Allen took up the story while Prentice filled glasses. “Cross wasn’t in this because Schwartz figured he’d lost his nerve. He was right because Cross went down and warned the gal but he was too late. We went up and tried to scare Schwartz into laying off Heilig and run into this Gino. The crazy hood knew it was us that killed his brother and tried to knife Dal. I don’t think Schwartz had a thing to do with that.”

Hallahan said: “Maybe not. You could’ve stuck Gino on that.”

“Sure we could. And have him get not more than five years. We got hold of Cross and scared hell out of him. He was ready to crack and I think he had the notion that Kailor had spilled his guts to us when we give Kailor the works. We worked a frame with him, let him get Gino and Kailor out, and got him to set Gino against Schwartz. Gino was nuts about his brother getting the business and believed everything he was told. That’s all there was to it. When the beef started, Schwartz tried to kill Gino and popped Kailor by mistake. That saved us the bother.”

“And Gino killed Schwartz?”

“He surely did.” Allen looked reflective. “And the funny thing is, it was with a knife and he stuck him in the same place his brother stuck Denzer.” He tapped the hollow in his throat. “He even turned the knife the same way. I shot Gino through the chest but Schwartz had already hit him in the belly and he’d have died from that.”

“What about Cross?”

“He’s okay! He got blackmailed into working for Schwartz in the first place and he’s such a weak sister he couldn’t get guts enough to break loose. We’re covering him on the whole thing. That’s Dai’s idea.”

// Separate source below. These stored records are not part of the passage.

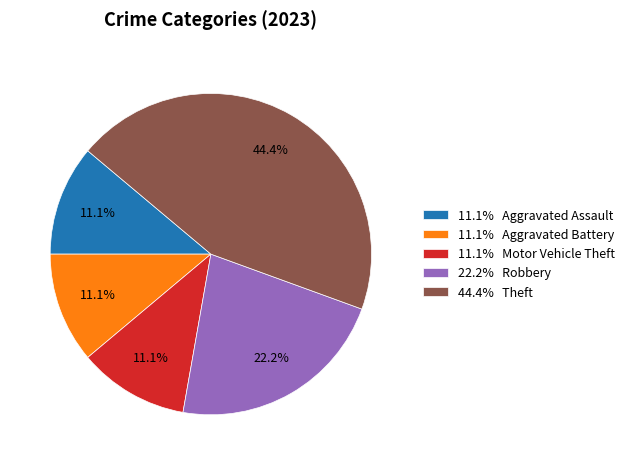

Is there any slice that represents more than half of the pie?

No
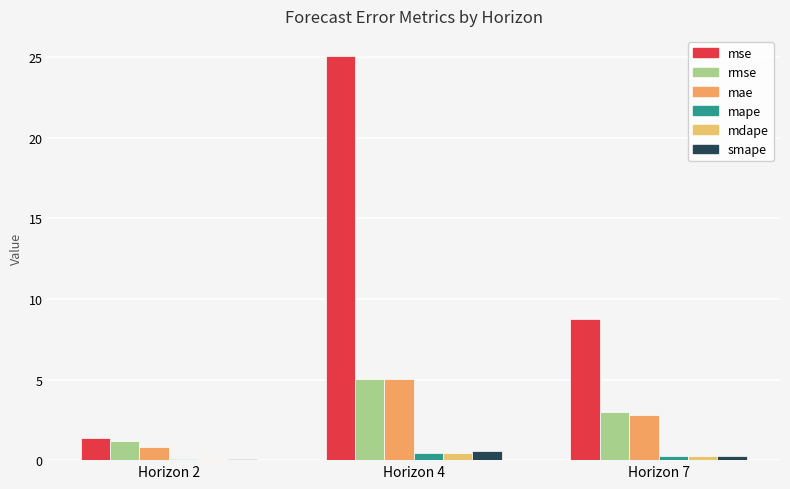

What is the minimum value shown in the chart?

0.1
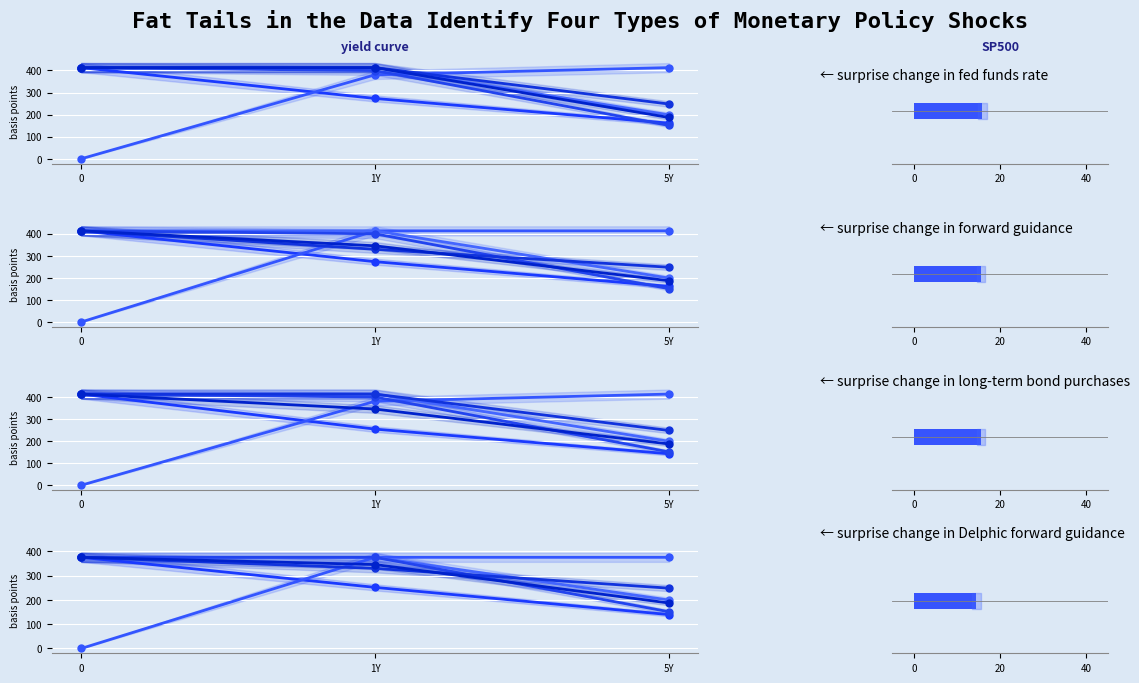

What is the label of the 1st bar from the right?

5Y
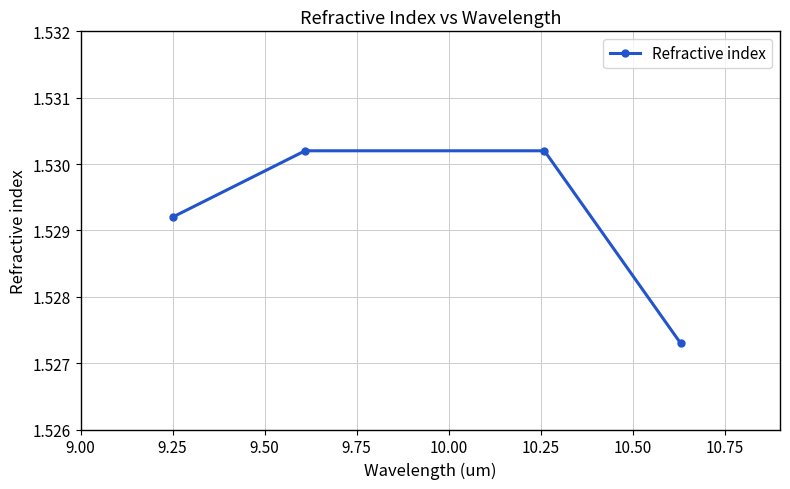

Count the number of data series in this chart.

1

Hallahan argued: “But if he was in it?”

Prentice complained: “Oh, what the hell! It was just drag in a lot of dirt and he’s smarted up now. What would we make by it?” He leaned forwards. “Look, Cap! If he hadn’t worked with us we couldn’t have proved a thing on either Schwartz or Kailor and Gino’d only got maybe five years. He helps us and they kill each other off. Ain’t that better?”

Hallahan looked doubtful and Prentice persisted: “He got roped in on the whole damn’ thing. Give the guy a break. He’s been a friend of yours. And besides, the way politics are in this rotten town it’s a damn good thing to know there’s one deputy prosecutor that’s honest.”

Hallahan grinned slightly, said: “Even if he went crooked to get that way. Maybe you’re right. I always liked Hal.”

Prentice laughed suddenly, set his glass down. “I feel sorry for the poor guy. He’s got the messiest rug I ever saw in my life.” He grinned at Allen, added: “The hell he’ll catch when his old lady gets home.”